Par Oldies But Goodies j’entends de vieilles lectures qui gardent leur charme. Mais je n’ai jamais dis que dans cette rubrique je n’aborderait que des comics où ce charme était volontaire. Accrochez-vous car cette plongée dans la jungle va prendre des allures d’un film de Max Pecas… On ne comprendra jamais comment Marvel a eu le culot de copier la rousse Sheena (vénérable reine de la jungle depuis les années trente) pour en faire un personnage si similaire mais on peut deviner sans trop de problème d’où vient la volonté. A l’époque il y avait chez Marvel plusieurs fans de l’Age d’Or.

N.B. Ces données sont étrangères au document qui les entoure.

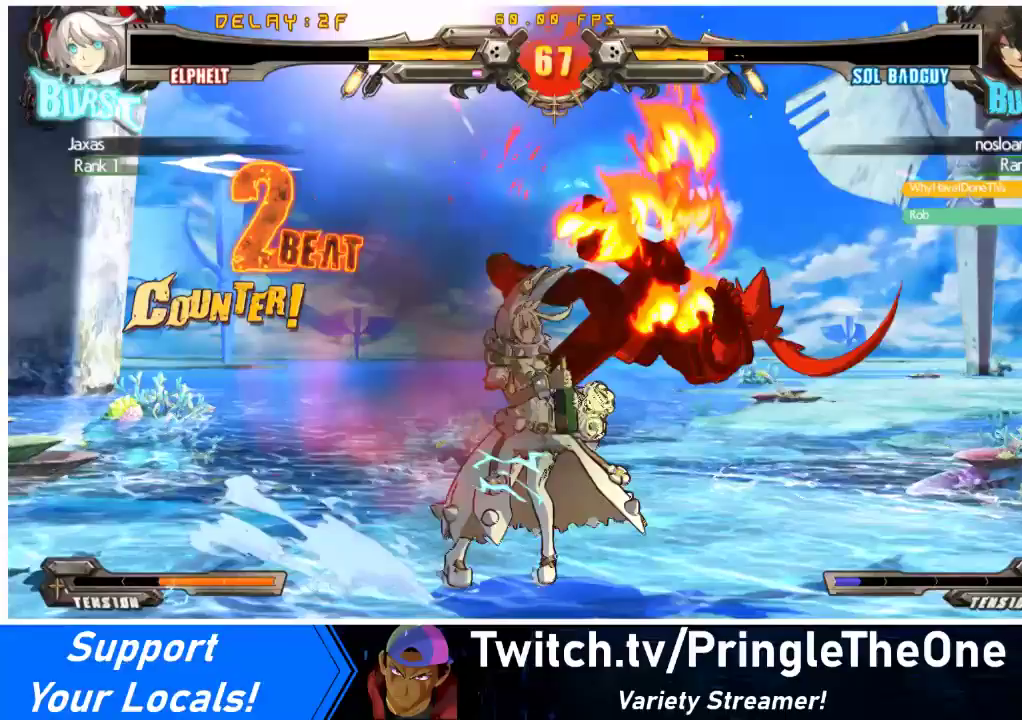
{"buttons": ["CROSS", "DPAD_RIGHT"], "events": [[67, "DPAD_UP", "down"], [67, "TRIANGLE", "up"], [267, "DPAD_UP", "up"], [300, "TRIANGLE", "down"], [400, "TRIANGLE", "up"], [500, "CROSS", "down"]]}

Roy Thomas, devenu l’éditeur-en-chef, n’était pas du genre à reculer quand il pouvait ressusciter un concept oublié (Vision, Yellowjacket, Black Knight et quelques autres encore doivent tous leurs noms à de vieux héros des années 40). Et Thomas n’était pas seul: celui qui signe la jolie couverture de l’épisode n’est autre que Jim Steranko (dommage qu’à l’époque Marvel avait prit l’habitude de les saccager en collant un gros pavé de couleur dans la partie haute, façon EC Comics). Et Steranko étant un véritable historien des comics, il savait très bien qui était Sheena et la nature de sa ressemblance frappante avec Shanna. D’ailleurs quand on connaît un peu l’histoire de la « grand-mère de Shanna », on trouve à la Shanna de Steranko un petit air d’Irish McCalla, l’actrice vedette du feuilleton télévisé de Sheena dans les années 50. Peut-être est-ce pour éviter que la ressemblance soit totale que Steranko alla coller ce bandana vert dans la tête de sa Shanna, allez savoir…
Tout commence par une émeute entre des esclavagistes arabes et une tribu d’hommes noirs qu’ils sont visiblement en train de capturer. Au passage on notera la tenue de ces fiers guerriers noirs telle qu’imaginée par Ross Andru: ils sont tous dans des slips aussi bien taillés que s’ils provenaient d’une panoplie des Quatre Fantastiques. Pendant ce temps, Shanna ignore complètement que dans la jungle les guerriers portent des slips DIM. Non, elle, elle se fait bronzer dans la réserve qu’elle habite, avec le garde-chasse qui la reluque sans même se cacher. Mais arrive une jeep avec un agent du SHIELD, Jakuna Singh. Un agent indien (d’Inde, pas d’Amérique), en pleine Afrique, portant la coiffe traditionnelle de son peuple et tout et tout. Oui, après tout, Nick Fury se déplace bien partout à travers le monde et une blonde d’ascendance irlandaise est bien en train de se faire bronzer dans la jungle, alors pourquoi pas. En 1973, c’est déjà l’heure du « village global ». Ce qui est juste déstabilisant c’est le soin avec lequel les caractéristiques ethniques des esclavagistes, de leurs victimes et de l’agent du SHIELD ont été soulignées. Ce qui fait qu’à un moment on ne sait plus très bien où Shanna est en train de bronzer.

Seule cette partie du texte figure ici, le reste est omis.